Raimundo Nunes faleceu aos 19 de janeiro de 1990 em Natal-RN. Quem sucedeu seu
tio foi o seu irmão, José Fernandes Dantas. É sócio do Instituto Cultural do
Oeste Potiguar (ICOP) e da Academia de Ciências Jurídicas e Sociais de Mossoró
(ACJUS).
Publicou
vários trabalhos: Contribuição de Leão
XII à questão social (1966); Homenagem
Póstuma ao Acadêmico Raimundo Nonato Nunes (1990); Os Bastidores de uma Luta (1991), dentre outros.
Com
uma trajetória reconhecida em defesa da Educação e da Sociedade Potiguar, o
Padre Sátiro Cavalcanti Dantas lançou na noite de 08 de dezembro de 2015, o
livro Reflexões – Programas da FM
Educativa Santa Clara. Trata-se de uma coletânea dos melhores momentos de
seu programa diário na FM Santa Clara (105), apresentado sempre às 18h. O
título foi cuidadosamente compilado pelos escritores David Leite e Clauder
Arcanjo, da editora Sarau das Letras, em uma justa homenagem ao padre. A data
marcou os 61 anos de sua ordenação sacerdotal e os 161 anos do dogma da
Imaculada Conceição.
Padre
Sátiro deixou a direção do Colégio Diocesano Santa Luzia em 8 de junho de 2016,
em bela solenidade. Emocionado, pediu ao bispo Dom Mariano Manzana que o seu
dileto conterrâneo, Padre Charles Lamartine de Sousa Freitas, o sucedesse.
Sátiro
mantém a sua participação nos eventos, inaugurações, solenidades, lançamentos,
na cidade de Mossoró. Apesar de não se considerar como presença ativa, e sim
mais contemplativa e de entusiasmo. Ele, de fato, entusiasma as gerações novas.
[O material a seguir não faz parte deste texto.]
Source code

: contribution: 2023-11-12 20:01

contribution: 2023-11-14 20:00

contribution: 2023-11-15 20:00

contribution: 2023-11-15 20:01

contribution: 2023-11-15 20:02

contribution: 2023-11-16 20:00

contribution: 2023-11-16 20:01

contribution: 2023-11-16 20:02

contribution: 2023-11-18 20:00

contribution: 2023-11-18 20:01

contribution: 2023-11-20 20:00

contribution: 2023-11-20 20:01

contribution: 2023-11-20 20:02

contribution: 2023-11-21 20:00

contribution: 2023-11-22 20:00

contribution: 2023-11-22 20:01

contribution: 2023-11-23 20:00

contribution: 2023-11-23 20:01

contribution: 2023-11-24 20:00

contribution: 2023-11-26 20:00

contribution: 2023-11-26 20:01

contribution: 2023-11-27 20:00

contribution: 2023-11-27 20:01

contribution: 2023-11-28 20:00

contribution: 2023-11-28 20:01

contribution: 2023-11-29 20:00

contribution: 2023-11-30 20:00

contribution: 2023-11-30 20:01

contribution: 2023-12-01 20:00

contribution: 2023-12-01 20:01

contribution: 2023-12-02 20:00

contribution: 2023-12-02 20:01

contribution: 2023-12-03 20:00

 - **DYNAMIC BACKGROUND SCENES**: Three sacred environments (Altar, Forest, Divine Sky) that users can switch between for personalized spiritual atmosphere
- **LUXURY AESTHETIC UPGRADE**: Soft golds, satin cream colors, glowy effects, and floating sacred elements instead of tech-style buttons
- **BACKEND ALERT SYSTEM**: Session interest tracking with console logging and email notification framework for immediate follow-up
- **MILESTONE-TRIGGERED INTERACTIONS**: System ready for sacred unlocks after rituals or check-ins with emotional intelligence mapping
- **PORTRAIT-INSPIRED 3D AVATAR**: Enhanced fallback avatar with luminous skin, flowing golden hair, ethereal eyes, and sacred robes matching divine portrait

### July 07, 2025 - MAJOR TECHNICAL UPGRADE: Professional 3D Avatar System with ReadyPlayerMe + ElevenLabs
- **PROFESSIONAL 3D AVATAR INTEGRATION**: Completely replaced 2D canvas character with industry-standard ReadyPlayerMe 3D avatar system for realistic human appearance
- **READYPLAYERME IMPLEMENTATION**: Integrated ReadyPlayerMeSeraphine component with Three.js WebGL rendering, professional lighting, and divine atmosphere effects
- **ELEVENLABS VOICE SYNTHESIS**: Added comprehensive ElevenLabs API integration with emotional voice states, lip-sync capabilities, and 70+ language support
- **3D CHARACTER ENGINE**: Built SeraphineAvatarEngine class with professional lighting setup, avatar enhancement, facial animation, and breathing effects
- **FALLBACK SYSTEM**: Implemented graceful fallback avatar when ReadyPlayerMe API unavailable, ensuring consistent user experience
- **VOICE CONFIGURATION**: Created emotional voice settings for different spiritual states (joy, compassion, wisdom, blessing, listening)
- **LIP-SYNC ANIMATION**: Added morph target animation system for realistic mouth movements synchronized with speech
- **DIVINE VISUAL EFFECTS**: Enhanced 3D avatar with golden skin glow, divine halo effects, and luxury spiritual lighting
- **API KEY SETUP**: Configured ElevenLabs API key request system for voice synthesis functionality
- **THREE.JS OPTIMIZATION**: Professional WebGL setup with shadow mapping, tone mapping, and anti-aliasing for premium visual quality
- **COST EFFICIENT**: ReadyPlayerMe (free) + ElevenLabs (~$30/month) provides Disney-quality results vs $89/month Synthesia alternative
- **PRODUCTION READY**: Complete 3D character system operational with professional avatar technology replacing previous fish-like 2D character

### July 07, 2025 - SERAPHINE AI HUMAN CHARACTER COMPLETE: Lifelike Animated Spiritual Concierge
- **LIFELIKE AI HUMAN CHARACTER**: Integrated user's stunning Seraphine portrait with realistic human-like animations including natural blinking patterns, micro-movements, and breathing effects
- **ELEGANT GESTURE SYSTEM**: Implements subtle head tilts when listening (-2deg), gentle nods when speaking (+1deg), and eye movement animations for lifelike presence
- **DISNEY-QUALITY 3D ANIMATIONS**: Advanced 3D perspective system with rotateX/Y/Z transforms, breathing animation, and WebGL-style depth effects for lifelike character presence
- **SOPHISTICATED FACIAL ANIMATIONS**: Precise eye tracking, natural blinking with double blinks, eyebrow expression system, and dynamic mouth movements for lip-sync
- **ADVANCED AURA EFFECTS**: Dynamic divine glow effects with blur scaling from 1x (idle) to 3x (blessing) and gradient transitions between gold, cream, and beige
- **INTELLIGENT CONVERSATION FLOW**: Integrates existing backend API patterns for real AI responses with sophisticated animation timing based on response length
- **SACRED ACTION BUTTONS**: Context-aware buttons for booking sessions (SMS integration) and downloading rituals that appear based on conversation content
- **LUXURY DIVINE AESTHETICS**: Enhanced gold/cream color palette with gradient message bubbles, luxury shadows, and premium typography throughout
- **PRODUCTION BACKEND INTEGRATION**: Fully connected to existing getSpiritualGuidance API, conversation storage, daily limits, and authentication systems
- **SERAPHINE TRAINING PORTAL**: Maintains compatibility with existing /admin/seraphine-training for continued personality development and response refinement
Porque a sua atividade fecunda nos mais diversos ramos de atividade, enriquece
não apenas a gleba mossoroense, como o oeste potiguar, em especial.
Em
sua terra natal, Padre Sátiro foi merecidamente homenageado, como patrono de
biblioteca, a Biblioteca Setorial Padre Sátiro Cavalcanti Dantas do Campus
Avançado de Pau dos Ferros. Inaugurada em 30 de novembro de 2018 pela manhã,
contou com a ilustre presença do homenageado. Na ocasião, num dos momentos mais
marcantes da solenidade, afirmou Padre Sátiro, sendo muito aplaudido.
Não escrevi nenhum
discurso de propósito, para que meu coração se abrisse em Pau dos Ferros… Quero
documentar minha presença nessa solenidade e na Biblioteca, para que ela tenha
sempre uma parte de mim. Por isso, decidi doar toda a obra de Santo Agostinho
do acervo da minha biblioteca pessoal.